#### What you need to do:
Show every line of the data that contains the string "based".

== Segment start ==

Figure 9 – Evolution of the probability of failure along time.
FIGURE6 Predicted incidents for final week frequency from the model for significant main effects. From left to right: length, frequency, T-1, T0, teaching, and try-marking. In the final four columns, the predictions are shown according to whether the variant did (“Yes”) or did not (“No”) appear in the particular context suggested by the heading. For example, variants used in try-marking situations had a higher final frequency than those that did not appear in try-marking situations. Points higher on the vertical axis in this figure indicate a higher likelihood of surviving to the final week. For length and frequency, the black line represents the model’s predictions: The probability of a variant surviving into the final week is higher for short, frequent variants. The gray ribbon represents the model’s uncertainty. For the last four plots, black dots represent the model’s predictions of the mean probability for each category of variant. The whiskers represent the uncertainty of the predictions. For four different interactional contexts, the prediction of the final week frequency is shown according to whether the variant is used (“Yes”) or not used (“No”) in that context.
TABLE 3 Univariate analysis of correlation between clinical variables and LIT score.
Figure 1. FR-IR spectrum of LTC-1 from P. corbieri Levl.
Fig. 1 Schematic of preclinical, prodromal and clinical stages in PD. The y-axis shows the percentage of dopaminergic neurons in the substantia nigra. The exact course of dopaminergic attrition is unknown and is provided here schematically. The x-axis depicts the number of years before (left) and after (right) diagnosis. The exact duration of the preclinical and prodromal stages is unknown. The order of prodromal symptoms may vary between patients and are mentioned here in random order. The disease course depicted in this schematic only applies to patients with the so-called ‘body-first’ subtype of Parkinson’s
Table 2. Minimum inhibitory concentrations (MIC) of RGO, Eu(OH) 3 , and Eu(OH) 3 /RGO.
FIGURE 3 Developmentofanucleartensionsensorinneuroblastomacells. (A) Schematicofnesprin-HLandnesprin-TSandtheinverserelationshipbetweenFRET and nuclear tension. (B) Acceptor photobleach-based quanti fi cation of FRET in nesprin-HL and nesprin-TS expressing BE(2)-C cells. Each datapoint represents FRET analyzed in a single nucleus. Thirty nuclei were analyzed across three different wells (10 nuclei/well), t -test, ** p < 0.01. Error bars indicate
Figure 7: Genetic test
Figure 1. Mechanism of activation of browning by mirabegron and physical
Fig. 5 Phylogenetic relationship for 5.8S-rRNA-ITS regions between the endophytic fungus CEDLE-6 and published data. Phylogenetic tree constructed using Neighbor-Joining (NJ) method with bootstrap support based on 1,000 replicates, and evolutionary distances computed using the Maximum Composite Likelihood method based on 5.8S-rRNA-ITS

== Segment end ==

#### Finished task:
FIGURE 3 Developmentofanucleartensionsensorinneuroblastomacells. (A) Schematicofnesprin-HLandnesprin-TSandtheinverserelationshipbetweenFRET and nuclear tension. (B) Acceptor photobleach-based quanti fi cation of FRET in nesprin-HL and nesprin-TS expressing BE(2)-C cells. Each datapoint represents FRET analyzed in a single nucleus. Thirty nuclei were analyzed across three different wells (10 nuclei/well), t -test, ** p < 0.01. Error bars indicate
Fig. 5 Phylogenetic relationship for 5.8S-rRNA-ITS regions between the endophytic fungus CEDLE-6 and published data. Phylogenetic tree constructed using Neighbor-Joining (NJ) method with bootstrap support based on 1,000 replicates, and evolutionary distances computed using the Maximum Composite Likelihood method based on 5.8S-rRNA-ITS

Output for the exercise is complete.